两部作品的主人公在生命的最后时刻,都做出了同样的选择。盖茨比本可以听从朋友的劝告出门去“避避风头”,但他却选择了坚守那份缥缈的爱情梦想。他的死亡,其实也印证和预示了不灭的追梦精神。虽然在当时的社会背景下,美国梦幻灭具有一定的必然性,但是盖茨比的死亡印证了人们对梦想的执着和坚守,使梦想因坚守而具有了永恒的意义。而于连对死亡的选择,则表现出他与污浊混沌的肮脏社会决裂的决心,是于连本我意识的自主选择,也体现了其精神境界的涅槃重生。

结 语

《伟大的盖茨比》和《红与黑》的创作背景分别为20世纪美国梦想虚无的爵士时代和法国19世纪的波旁王朝复辟时期,主人公盖茨比和于连的梦想幻灭与当时社会拙劣的风气有着密不可分的联系。通过对作品的社会背景以及人物形象进行分析,我们最终得出当时社会的普遍矛盾是导致主人公梦想最终破灭的主要原因。于连和盖茨比都如飞蛾扑火般壮烈地了结一生,他们的死是时代愤懑的呼声。

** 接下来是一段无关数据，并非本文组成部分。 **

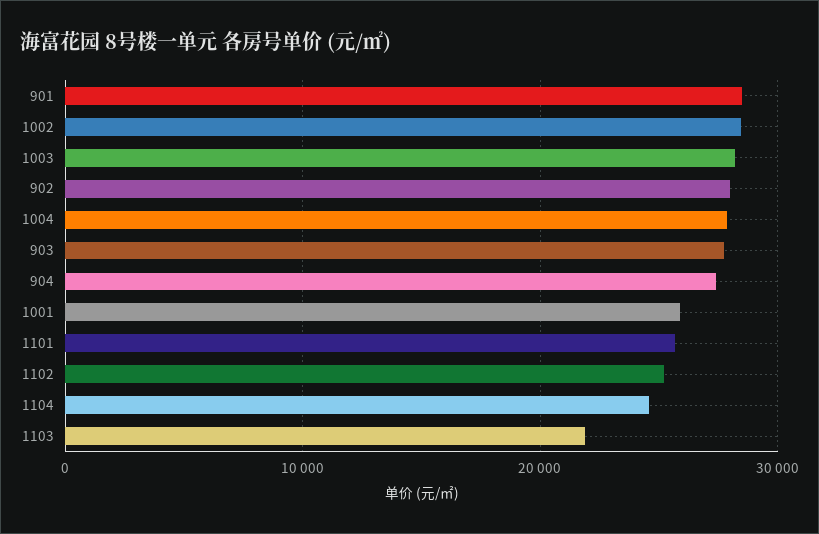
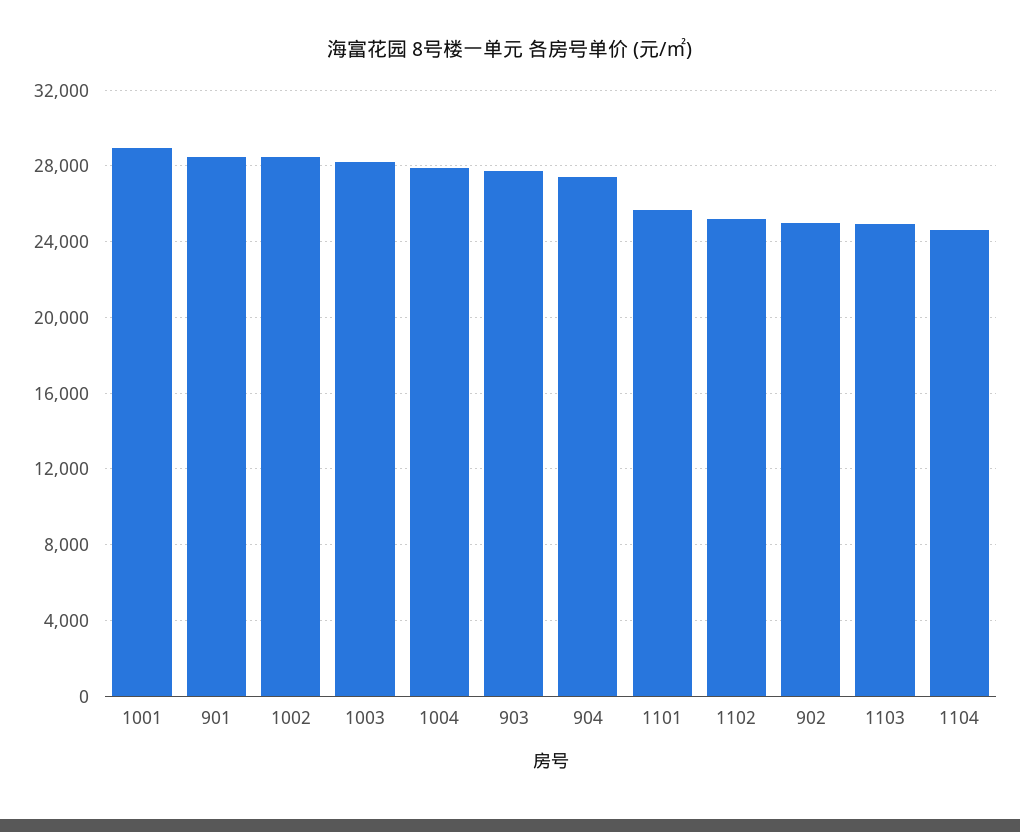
  {
    "901": 28500,
    "1002": 28500,
    "1003": 28000,
-   "902": 28000,
+   "902": 25000,
    "1004": 28000,
    "903": 27500,
    "904": 27500,
-   "1001": 26000,
+   "1001": 29000,
    "1101": 25500,
    "1102": 25000,
    "1104": 24500,
-   "1103": 22000
+   "1103": 25000
  }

两部作品异曲同工之处莫过于两位主人公虽具有不同的社会背景,却殊途同归,为虚幻的梦想搭上了年轻的生命,其更相似之处在于两位主人公凛然赴死的英雄气概。正如文中所述,盖茨比可以带上家产,离开是非之地,从此逍遥自在;于连只要承认有罪便可以得到宽恕。但他们却都拒绝在梦想破灭的现实社会苟且偷生,拒绝同上层社会继续同流合污,他们的生命与梦想同在。在人生的最后时刻,于连和盖茨比都选择放弃虚幻的梦想,回归本真的心态,以死来坚守自己的爱和崇高理想,这种选择实质是纯真灵魂在污浊社会里的涅槃重生。

[1]Fitzgerald,F.Scot.t The Crack U p [M].New York:Edmund Wilson,1945.

[2][美]约瑟夫森·马修.司汤达传[M].包承吉,译.南昌:江西人民出版社,1989.

[3]常耀信.美国文学简史[M].天津:南开大学出版社,1990.

[4]勃兰兑斯.十九世纪文学主流[M].张道真,译.北京:人民文学出版社,1997.

[5]菲茨杰拉德.了不起的盖茨比[M].贾文浩,贾文渊,译.北京:燕山出版社,2001.

[6]菲茨杰拉德.了不起的盖茨比[M].顾宁坤,译.桂林:漓江出版社,2003.

[7]斯丹达尔.红与黑[M].郭宏安,译.南京:译林出版社,2003.

[8]王艳.论红与黑的隐喻与象征[J].辽宁师专学报(社会科学版),2004(04).